■ Your instructions ■
Please copy the records below word for word, beginning at their first line and stopping after the line that contains "Feierlichkeiten mitzuwirken.".

(Page-level text extractions)
········

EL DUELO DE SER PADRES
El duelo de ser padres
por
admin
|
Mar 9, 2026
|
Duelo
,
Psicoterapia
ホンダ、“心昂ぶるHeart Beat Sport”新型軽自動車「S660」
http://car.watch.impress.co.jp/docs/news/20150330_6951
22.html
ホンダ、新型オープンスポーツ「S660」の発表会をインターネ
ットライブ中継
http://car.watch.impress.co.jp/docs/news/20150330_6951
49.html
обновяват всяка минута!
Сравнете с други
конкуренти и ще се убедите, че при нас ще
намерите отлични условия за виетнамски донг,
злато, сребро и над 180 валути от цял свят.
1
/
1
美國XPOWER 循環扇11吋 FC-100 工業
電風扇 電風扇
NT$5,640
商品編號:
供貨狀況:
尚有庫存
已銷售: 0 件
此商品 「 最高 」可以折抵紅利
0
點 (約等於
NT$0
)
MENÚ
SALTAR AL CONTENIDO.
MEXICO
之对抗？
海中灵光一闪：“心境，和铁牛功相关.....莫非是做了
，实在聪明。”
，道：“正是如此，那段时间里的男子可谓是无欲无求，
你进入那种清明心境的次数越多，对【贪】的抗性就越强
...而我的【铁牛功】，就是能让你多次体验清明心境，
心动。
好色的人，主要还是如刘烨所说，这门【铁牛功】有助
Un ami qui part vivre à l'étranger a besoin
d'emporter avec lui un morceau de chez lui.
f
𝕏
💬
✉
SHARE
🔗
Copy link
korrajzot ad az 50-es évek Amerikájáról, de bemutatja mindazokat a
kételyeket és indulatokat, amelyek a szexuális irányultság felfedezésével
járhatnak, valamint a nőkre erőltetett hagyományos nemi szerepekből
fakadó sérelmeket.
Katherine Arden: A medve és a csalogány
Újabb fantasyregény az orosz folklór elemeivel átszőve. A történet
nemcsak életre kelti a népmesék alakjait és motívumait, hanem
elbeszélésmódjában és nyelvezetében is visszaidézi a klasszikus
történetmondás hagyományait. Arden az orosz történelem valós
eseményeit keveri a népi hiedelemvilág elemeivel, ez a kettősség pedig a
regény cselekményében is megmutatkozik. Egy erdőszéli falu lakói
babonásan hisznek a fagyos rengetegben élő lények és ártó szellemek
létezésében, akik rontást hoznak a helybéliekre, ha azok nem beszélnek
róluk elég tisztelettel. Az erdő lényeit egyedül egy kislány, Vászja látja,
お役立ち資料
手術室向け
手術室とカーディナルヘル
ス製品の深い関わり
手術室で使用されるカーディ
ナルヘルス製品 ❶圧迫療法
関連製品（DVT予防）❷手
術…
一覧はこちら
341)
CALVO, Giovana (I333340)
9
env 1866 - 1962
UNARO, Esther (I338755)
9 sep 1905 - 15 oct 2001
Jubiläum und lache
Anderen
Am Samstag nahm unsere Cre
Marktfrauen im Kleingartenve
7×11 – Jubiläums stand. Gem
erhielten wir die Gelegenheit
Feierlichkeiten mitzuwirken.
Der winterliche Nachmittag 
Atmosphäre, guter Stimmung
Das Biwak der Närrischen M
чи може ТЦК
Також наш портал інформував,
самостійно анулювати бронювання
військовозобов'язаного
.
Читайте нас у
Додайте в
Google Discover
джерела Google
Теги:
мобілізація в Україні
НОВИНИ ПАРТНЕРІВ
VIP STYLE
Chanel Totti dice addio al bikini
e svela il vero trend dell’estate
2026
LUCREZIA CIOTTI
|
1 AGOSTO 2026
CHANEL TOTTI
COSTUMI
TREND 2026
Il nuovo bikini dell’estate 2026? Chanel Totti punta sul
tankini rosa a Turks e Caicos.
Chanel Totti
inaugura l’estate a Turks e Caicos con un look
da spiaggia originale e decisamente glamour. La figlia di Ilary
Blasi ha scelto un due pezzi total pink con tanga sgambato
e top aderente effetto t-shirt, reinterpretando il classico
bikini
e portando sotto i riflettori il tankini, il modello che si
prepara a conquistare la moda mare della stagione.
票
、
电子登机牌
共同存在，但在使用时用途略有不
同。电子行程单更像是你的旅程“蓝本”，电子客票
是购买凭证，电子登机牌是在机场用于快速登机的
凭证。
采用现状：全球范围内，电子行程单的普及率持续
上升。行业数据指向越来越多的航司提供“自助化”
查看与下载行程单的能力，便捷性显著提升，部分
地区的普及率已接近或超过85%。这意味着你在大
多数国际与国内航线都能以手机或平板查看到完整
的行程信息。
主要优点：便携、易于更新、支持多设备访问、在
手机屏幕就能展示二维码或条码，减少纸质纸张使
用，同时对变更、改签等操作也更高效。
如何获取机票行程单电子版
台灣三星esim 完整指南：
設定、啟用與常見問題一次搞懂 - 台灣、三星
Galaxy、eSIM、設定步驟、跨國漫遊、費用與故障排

········

■ Exercise result ■
EL DUELO DE SER PADRES
El duelo de ser padres
por
admin
|
Mar 9, 2026
|
Duelo
,
Psicoterapia
ホンダ、“心昂ぶるHeart Beat Sport”新型軽自動車「S660」
http://car.watch.impress.co.jp/docs/news/20150330_6951
22.html
ホンダ、新型オープンスポーツ「S660」の発表会をインターネ
ットライブ中継
http://car.watch.impress.co.jp/docs/news/20150330_6951
49.html
обновяват всяка минута!
Сравнете с други
конкуренти и ще се убедите, че при нас ще
намерите отлични условия за виетнамски донг,
злато, сребро и над 180 валути от цял свят.
1
/
1
美國XPOWER 循環扇11吋 FC-100 工業
電風扇 電風扇
NT$5,640
商品編號:
供貨狀況:
尚有庫存
已銷售: 0 件
此商品 「 最高 」可以折抵紅利
0
點 (約等於
NT$0
)
MENÚ
SALTAR AL CONTENIDO.
MEXICO
之对抗？
海中灵光一闪：“心境，和铁牛功相关.....莫非是做了
，实在聪明。”
，道：“正是如此，那段时间里的男子可谓是无欲无求，
你进入那种清明心境的次数越多，对【贪】的抗性就越强
...而我的【铁牛功】，就是能让你多次体验清明心境，
心动。
好色的人，主要还是如刘烨所说，这门【铁牛功】有助
Un ami qui part vivre à l'étranger a besoin
d'emporter avec lui un morceau de chez lui.
f
𝕏
💬
✉
SHARE
🔗
Copy link
korrajzot ad az 50-es évek Amerikájáról, de bemutatja mindazokat a
kételyeket és indulatokat, amelyek a szexuális irányultság felfedezésével
járhatnak, valamint a nőkre erőltetett hagyományos nemi szerepekből
fakadó sérelmeket.
Katherine Arden: A medve és a csalogány
Újabb fantasyregény az orosz folklór elemeivel átszőve. A történet
nemcsak életre kelti a népmesék alakjait és motívumait, hanem
elbeszélésmódjában és nyelvezetében is visszaidézi a klasszikus
történetmondás hagyományait. Arden az orosz történelem valós
eseményeit keveri a népi hiedelemvilág elemeivel, ez a kettősség pedig a
regény cselekményében is megmutatkozik. Egy erdőszéli falu lakói
babonásan hisznek a fagyos rengetegben élő lények és ártó szellemek
létezésében, akik rontást hoznak a helybéliekre, ha azok nem beszélnek
róluk elég tisztelettel. Az erdő lényeit egyedül egy kislány, Vászja látja,
お役立ち資料
手術室向け
手術室とカーディナルヘル
ス製品の深い関わり
手術室で使用されるカーディ
ナルヘルス製品 ❶圧迫療法
関連製品（DVT予防）❷手
術…
一覧はこちら
341)
CALVO, Giovana (I333340)
9
env 1866 - 1962
UNARO, Esther (I338755)
9 sep 1905 - 15 oct 2001
Jubiläum und lache
Anderen
Am Samstag nahm unsere Cre
Marktfrauen im Kleingartenve
7×11 – Jubiläums stand. Gem
erhielten wir die Gelegenheit
Feierlichkeiten mitzuwirken.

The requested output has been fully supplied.